From the data below, copy out every line in which the word "baseline" occurs.

_ _ _ _ _

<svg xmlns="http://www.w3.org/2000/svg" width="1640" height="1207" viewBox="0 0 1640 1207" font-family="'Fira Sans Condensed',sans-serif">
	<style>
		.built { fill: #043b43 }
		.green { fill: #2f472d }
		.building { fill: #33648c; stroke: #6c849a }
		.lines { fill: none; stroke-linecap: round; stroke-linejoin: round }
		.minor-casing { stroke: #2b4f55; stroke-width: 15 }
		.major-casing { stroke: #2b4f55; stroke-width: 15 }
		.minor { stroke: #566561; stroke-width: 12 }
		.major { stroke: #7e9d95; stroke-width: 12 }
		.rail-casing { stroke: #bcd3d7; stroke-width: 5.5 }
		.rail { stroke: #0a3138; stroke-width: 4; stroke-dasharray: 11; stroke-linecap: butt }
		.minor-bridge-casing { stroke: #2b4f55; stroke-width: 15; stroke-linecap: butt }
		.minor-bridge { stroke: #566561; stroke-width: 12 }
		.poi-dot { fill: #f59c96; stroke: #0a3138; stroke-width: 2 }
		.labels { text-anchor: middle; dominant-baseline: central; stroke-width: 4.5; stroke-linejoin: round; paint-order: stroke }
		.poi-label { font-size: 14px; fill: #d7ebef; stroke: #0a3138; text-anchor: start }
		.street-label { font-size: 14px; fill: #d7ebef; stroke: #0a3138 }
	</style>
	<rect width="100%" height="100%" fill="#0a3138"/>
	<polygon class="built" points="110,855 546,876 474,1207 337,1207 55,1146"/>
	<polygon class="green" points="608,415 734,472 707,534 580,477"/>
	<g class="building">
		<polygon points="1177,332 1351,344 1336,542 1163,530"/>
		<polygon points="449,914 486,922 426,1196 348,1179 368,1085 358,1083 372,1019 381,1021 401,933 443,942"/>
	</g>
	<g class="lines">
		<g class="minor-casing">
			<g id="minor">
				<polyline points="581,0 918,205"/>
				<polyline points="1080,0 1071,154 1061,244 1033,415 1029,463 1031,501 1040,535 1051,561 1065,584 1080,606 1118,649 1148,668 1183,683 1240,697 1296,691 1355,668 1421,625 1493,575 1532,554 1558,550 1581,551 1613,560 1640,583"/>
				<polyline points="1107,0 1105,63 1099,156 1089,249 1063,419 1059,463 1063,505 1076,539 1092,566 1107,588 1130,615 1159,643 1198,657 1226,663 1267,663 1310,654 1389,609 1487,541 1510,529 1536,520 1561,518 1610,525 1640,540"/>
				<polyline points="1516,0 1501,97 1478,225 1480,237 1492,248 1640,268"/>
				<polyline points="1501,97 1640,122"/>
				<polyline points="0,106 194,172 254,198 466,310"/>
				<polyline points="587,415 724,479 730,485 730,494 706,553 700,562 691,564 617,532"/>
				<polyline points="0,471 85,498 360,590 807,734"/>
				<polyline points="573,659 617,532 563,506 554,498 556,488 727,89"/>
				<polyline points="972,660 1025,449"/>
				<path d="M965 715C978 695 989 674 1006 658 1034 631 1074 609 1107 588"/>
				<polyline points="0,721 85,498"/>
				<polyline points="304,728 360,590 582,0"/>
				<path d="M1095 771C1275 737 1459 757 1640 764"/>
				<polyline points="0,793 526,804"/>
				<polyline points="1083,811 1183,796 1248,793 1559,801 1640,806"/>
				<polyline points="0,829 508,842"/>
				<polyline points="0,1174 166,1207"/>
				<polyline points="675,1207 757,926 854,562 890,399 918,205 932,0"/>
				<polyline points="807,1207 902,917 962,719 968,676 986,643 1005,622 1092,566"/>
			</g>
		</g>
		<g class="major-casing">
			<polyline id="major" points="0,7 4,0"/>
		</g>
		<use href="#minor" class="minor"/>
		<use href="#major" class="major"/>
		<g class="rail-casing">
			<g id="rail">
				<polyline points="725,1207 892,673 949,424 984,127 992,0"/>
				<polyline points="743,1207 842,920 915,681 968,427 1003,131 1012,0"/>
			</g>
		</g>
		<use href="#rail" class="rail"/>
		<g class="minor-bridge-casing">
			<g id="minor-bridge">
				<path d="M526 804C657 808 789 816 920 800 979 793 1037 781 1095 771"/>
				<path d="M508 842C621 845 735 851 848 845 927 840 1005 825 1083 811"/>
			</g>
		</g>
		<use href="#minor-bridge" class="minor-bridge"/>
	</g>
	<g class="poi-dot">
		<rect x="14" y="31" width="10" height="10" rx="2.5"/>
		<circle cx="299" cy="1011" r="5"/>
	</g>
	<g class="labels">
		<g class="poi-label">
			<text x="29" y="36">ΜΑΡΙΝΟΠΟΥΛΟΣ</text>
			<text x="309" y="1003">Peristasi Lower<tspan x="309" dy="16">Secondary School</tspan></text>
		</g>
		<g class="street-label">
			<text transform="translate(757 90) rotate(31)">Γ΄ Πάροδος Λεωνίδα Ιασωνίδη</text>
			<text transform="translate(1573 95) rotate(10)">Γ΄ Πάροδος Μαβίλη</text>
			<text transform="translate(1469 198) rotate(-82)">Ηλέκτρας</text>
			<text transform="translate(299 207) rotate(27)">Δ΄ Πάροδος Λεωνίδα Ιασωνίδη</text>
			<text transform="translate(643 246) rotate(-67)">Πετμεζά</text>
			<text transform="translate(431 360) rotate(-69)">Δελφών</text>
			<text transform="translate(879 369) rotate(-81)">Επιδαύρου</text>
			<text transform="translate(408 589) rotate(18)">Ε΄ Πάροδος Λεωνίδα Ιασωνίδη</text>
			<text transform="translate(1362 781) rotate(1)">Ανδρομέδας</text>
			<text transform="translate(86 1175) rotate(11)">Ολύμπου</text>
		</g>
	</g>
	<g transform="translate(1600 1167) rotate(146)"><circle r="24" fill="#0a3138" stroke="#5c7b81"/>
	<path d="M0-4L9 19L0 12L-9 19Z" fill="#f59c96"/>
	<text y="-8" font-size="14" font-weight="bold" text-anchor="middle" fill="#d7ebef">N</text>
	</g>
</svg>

_ _ _ _ _

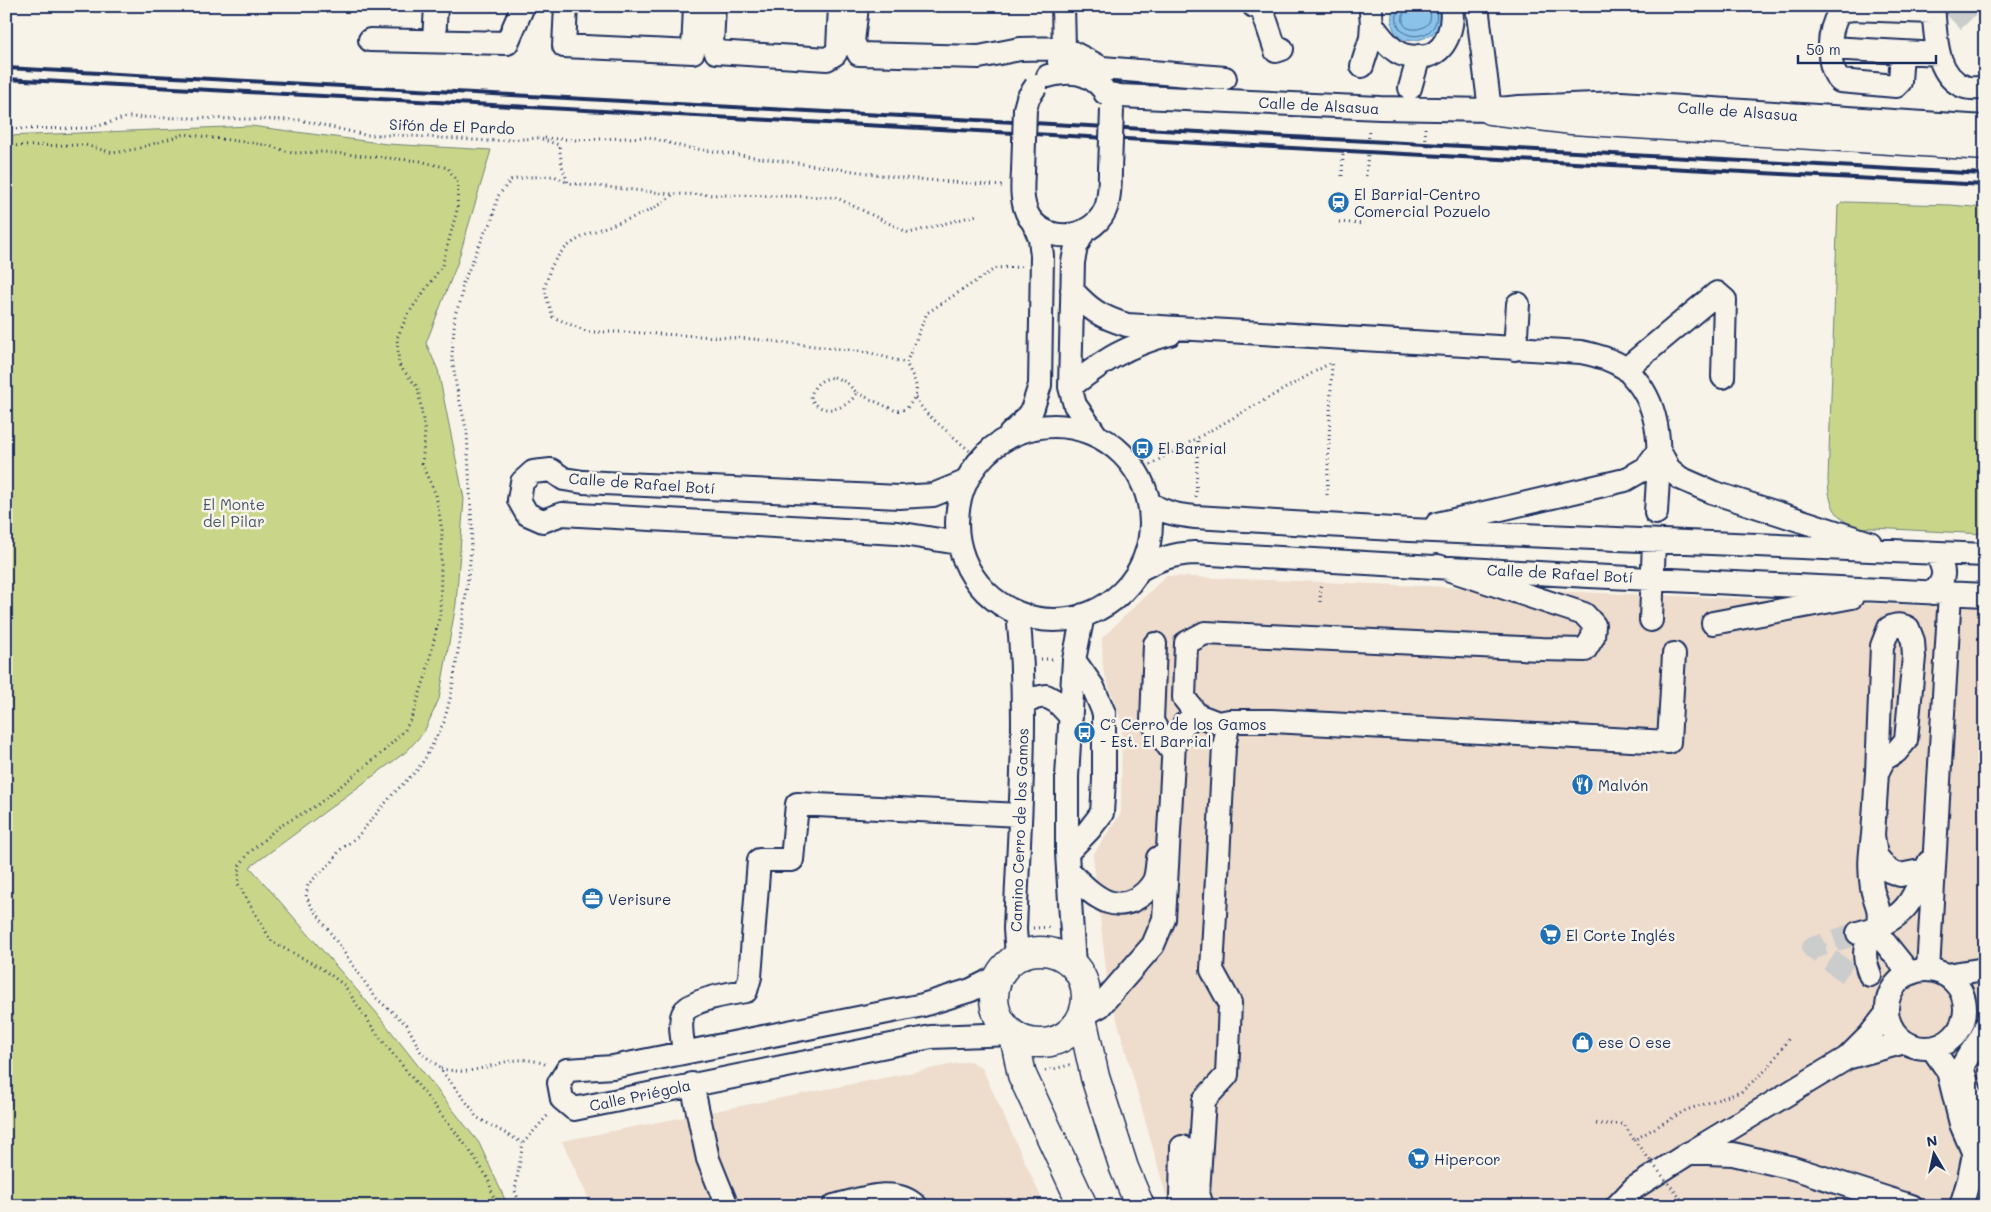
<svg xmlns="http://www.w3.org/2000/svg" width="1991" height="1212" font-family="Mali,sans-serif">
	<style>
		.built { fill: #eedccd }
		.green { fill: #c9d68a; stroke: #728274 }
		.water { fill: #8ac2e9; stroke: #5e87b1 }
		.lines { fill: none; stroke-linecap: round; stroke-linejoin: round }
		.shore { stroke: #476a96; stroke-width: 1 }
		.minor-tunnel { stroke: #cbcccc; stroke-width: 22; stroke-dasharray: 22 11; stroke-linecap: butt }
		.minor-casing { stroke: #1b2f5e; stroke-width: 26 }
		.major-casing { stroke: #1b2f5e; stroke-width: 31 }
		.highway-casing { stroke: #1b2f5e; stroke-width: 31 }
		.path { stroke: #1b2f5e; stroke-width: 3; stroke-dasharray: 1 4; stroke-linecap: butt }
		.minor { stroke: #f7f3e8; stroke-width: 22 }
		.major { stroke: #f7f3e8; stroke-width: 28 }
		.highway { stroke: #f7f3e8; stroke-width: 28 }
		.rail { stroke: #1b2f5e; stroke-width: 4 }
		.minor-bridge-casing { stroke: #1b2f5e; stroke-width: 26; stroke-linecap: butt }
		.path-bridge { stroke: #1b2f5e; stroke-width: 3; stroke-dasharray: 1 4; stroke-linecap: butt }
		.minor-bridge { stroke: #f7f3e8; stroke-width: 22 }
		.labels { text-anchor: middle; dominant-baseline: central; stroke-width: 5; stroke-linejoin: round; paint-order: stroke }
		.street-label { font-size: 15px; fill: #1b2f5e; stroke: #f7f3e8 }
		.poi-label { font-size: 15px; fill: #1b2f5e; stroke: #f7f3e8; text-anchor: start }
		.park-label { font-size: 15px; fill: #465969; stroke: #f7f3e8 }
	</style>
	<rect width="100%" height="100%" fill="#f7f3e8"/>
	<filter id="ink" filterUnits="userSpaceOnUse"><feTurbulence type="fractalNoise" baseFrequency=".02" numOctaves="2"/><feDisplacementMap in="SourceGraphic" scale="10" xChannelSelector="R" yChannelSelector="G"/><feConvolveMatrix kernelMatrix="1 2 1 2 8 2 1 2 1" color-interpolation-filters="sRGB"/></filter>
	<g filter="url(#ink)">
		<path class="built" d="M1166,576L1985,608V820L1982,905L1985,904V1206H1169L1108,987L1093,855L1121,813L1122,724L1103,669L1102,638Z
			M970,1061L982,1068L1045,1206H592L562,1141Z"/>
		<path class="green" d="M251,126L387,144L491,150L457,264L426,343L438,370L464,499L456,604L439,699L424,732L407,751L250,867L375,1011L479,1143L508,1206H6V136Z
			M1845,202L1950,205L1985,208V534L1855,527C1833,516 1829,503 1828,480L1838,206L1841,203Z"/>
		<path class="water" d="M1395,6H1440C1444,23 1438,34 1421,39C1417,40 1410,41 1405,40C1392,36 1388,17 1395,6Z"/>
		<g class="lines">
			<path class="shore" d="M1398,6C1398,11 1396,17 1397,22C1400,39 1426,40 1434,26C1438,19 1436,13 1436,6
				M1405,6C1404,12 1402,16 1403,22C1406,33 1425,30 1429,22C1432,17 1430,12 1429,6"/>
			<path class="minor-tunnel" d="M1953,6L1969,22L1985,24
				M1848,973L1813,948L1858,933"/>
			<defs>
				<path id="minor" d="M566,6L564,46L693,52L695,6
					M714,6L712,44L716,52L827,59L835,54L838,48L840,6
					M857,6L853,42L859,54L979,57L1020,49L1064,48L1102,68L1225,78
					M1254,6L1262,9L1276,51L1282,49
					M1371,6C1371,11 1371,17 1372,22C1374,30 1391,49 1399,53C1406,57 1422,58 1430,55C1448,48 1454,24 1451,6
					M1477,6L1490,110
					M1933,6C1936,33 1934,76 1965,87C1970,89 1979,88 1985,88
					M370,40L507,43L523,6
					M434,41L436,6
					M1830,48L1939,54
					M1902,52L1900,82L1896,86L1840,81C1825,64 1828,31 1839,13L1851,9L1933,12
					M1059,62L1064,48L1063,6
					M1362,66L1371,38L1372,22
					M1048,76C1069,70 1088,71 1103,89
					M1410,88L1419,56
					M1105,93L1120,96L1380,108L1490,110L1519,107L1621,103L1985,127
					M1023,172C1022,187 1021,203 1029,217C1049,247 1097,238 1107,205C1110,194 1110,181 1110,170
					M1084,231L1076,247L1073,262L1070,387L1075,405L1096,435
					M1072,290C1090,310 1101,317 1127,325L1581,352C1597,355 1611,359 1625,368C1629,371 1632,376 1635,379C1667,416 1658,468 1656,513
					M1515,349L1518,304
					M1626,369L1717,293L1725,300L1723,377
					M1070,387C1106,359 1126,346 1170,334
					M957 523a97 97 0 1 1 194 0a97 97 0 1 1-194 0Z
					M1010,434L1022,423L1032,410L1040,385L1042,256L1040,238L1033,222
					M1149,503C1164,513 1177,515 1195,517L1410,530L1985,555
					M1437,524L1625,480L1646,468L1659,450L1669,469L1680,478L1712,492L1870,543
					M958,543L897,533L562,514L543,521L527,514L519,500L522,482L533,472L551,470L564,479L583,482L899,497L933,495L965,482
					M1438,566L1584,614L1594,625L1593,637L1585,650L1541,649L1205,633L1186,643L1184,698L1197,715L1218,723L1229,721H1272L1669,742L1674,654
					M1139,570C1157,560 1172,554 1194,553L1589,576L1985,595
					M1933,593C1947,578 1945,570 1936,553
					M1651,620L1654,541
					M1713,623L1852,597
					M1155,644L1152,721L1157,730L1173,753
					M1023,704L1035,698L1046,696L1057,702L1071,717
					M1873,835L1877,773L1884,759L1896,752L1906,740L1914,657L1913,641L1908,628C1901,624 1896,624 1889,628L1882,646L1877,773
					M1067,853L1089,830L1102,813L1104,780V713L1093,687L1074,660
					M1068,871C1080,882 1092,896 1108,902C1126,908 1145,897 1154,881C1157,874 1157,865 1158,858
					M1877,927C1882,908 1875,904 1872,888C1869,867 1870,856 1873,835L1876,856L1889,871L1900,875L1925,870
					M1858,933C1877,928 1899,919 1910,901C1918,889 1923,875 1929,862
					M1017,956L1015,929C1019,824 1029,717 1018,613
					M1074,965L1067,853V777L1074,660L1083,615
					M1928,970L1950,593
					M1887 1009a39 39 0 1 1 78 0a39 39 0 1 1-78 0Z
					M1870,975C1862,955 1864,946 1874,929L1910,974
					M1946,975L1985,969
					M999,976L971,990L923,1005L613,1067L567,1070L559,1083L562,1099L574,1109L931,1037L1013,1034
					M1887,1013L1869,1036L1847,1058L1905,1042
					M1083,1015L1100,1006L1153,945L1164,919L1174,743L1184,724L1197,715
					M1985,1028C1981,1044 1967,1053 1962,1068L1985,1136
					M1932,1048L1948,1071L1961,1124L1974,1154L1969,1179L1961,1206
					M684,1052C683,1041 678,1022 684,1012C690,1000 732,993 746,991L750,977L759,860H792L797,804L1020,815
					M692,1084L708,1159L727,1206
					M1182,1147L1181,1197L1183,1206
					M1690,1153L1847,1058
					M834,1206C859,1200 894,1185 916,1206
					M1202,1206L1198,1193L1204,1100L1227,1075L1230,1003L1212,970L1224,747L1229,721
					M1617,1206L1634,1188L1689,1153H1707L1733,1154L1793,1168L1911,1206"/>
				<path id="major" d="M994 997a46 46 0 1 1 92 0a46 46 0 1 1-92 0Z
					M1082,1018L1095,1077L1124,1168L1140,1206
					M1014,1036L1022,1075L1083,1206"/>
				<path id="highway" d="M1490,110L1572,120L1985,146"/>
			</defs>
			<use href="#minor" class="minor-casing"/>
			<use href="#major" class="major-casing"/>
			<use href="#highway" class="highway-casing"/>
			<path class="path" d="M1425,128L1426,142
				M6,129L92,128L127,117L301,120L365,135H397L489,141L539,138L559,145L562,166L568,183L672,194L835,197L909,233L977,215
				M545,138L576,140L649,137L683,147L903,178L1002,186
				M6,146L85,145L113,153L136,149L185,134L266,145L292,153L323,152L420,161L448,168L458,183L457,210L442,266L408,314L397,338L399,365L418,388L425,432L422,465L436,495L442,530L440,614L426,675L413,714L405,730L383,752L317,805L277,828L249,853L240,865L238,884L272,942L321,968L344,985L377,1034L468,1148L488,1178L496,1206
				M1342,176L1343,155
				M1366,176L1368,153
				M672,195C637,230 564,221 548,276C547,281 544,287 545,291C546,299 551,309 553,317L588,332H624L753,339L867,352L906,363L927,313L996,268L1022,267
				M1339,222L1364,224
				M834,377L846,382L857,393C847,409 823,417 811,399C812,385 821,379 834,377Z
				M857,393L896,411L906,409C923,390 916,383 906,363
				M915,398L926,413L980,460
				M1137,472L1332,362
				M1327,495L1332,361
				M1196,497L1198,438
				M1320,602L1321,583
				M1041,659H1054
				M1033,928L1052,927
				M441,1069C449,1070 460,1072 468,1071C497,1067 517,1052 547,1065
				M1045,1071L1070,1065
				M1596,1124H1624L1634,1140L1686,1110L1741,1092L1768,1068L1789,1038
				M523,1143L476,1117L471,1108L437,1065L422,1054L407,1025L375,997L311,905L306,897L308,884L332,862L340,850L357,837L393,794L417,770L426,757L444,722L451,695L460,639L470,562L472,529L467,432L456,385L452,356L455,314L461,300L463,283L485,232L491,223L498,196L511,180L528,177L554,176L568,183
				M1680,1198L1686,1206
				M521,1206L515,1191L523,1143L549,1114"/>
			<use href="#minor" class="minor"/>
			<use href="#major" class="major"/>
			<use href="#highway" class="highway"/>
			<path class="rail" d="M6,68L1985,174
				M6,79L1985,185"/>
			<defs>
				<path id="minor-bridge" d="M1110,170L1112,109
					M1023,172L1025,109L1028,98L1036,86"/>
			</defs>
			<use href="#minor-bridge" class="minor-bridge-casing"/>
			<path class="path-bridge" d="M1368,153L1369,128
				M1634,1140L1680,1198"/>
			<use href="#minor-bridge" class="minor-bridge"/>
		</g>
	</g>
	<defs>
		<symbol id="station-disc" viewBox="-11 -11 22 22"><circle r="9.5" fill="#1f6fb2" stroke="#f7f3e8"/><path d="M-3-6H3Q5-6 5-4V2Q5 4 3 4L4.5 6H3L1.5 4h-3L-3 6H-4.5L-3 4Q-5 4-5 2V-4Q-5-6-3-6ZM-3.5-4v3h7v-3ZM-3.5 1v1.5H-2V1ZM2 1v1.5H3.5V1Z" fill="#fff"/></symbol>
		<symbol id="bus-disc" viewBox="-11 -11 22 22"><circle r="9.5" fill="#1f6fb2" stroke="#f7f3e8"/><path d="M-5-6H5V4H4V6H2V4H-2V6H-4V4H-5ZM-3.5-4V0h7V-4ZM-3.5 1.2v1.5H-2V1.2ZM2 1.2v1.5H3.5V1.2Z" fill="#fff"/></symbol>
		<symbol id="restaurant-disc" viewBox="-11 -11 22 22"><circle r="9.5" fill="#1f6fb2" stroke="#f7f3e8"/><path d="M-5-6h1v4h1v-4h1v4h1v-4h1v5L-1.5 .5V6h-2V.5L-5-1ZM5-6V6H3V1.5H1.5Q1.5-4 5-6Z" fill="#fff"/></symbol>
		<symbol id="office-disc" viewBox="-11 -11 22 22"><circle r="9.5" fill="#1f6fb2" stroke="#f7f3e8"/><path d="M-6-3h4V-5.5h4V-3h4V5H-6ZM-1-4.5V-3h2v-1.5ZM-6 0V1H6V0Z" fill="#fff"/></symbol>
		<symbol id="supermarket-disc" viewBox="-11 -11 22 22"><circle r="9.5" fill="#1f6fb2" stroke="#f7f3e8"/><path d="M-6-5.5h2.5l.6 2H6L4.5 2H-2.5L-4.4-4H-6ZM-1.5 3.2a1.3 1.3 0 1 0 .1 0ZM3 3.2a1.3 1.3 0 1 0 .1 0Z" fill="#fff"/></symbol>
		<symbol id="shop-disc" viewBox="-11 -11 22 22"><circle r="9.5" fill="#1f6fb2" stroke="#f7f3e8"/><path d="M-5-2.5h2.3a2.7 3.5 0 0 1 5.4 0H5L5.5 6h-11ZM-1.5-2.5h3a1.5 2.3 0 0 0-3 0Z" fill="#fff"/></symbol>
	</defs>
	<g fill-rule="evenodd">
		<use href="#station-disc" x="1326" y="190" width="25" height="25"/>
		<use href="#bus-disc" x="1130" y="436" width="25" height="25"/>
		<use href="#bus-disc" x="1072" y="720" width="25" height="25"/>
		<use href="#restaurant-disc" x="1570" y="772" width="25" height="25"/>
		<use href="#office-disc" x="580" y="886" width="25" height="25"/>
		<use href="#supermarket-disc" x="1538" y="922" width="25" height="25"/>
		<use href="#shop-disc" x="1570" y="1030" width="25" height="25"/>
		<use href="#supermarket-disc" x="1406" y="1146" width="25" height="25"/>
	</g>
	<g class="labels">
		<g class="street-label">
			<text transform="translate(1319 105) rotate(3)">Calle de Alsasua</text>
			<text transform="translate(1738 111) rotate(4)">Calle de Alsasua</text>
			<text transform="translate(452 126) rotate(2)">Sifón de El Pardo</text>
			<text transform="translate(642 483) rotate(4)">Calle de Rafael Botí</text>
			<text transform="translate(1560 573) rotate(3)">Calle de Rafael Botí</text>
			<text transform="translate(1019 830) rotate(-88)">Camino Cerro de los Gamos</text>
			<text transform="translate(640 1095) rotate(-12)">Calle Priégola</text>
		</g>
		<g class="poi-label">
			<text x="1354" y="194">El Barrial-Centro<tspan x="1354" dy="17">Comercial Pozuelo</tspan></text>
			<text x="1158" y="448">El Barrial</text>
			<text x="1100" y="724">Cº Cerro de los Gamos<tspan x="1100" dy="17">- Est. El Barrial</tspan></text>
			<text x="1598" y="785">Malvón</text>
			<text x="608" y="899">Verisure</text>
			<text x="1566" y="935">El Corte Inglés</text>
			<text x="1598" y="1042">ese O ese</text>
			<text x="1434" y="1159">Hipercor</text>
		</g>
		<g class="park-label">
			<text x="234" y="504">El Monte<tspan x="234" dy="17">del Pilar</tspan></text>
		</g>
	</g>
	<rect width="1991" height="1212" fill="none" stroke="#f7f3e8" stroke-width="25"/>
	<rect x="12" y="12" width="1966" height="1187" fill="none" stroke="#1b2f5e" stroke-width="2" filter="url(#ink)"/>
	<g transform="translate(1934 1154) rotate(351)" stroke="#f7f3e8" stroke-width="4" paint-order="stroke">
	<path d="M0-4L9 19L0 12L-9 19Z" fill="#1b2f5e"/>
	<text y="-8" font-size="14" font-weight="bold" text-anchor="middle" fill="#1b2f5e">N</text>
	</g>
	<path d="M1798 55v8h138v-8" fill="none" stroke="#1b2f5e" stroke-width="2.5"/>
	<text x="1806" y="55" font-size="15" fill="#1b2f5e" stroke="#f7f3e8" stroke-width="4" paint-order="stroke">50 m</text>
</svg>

_ _ _ _ _

RESPONSE TO THIS EXERCISE:
		.labels { text-anchor: middle; dominant-baseline: central; stroke-width: 4.5; stroke-linejoin: round; paint-order: stroke }
		.labels { text-anchor: middle; dominant-baseline: central; stroke-width: 5; stroke-linejoin: round; paint-order: stroke }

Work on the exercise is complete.